Sem dúvida que é um mergulho na alma, um livro atmosférico e intimista. É, também, uma opressão e uma libertação. E, como toda a literatura portuguesa que tenho descoberto, um livro duro e belo.
É bom pensar que o nosso país é capaz de parir pessoas que são capazes de expor de forma tão bela algumas das mais duras negritudes da vida.
Acompanhamos o narrador nesta viagem para fugir de si próprio e dos seus fantasmas, embora, como ele próprio diz no livro, cada vez que decide fugir os fantasmas já estão de malas feitas a perguntar para onde vão. E aqui passa-se o mesmo.

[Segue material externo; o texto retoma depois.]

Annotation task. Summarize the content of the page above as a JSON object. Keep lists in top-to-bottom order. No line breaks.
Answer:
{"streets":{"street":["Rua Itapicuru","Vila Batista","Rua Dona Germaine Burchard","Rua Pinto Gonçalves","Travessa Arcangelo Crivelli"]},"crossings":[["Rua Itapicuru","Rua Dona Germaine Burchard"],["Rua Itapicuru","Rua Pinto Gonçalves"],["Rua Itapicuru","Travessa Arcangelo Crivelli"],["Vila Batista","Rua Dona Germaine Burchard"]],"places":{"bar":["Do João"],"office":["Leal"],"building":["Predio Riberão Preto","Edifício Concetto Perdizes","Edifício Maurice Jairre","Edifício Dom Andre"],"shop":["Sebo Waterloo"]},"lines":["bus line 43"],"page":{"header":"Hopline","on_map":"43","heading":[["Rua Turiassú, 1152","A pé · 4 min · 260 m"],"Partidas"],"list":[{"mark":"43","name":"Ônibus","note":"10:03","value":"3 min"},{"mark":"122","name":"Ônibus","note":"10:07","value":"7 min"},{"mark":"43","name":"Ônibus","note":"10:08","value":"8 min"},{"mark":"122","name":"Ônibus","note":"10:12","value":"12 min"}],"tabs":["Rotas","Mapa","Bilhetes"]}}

Dono de uma dor para a qual não temos sequer nome (não posso desvendar, depois lêem), decidir ir viver para uma ilha, habitada por pessoas que ele não quer conhecer, mas que parecem ir entrando, de mansinho, na sua vida. Entre elas está Elias Gro, que dá título ao livro, e que terá um profundo impacto no nosso narrador.
Na ilha, ele percebe que não conseguiu fugir de si próprio, que continua ali, na mesma pele e com o mesmo passado, e cai num abismo. Depois, abandona tudo, quanto tinha e quanto era, indo ao mais selvagem e animalesco de si. Talvez seja nesse estado mais puro e animal que se encontre, ou que talvez perceba que nunca nos encontramos. E talvez sejam essas pessoas que ele não queria conhecer, mas que já fazem parte dele e que também têm amores e desgraças e vidas, que o vão ajudar a perceber-se, a perder-se, a resgatar-se.
É muito bonita esta viagem à ilha – à real, com todos os personagens e passados, e à figurada, que será ele próprio, que será cada um deles. Não sei o que mais dizer. É mesmo bonito e também negro e cru. Talvez não seja um livro para ser explicado e sim lido.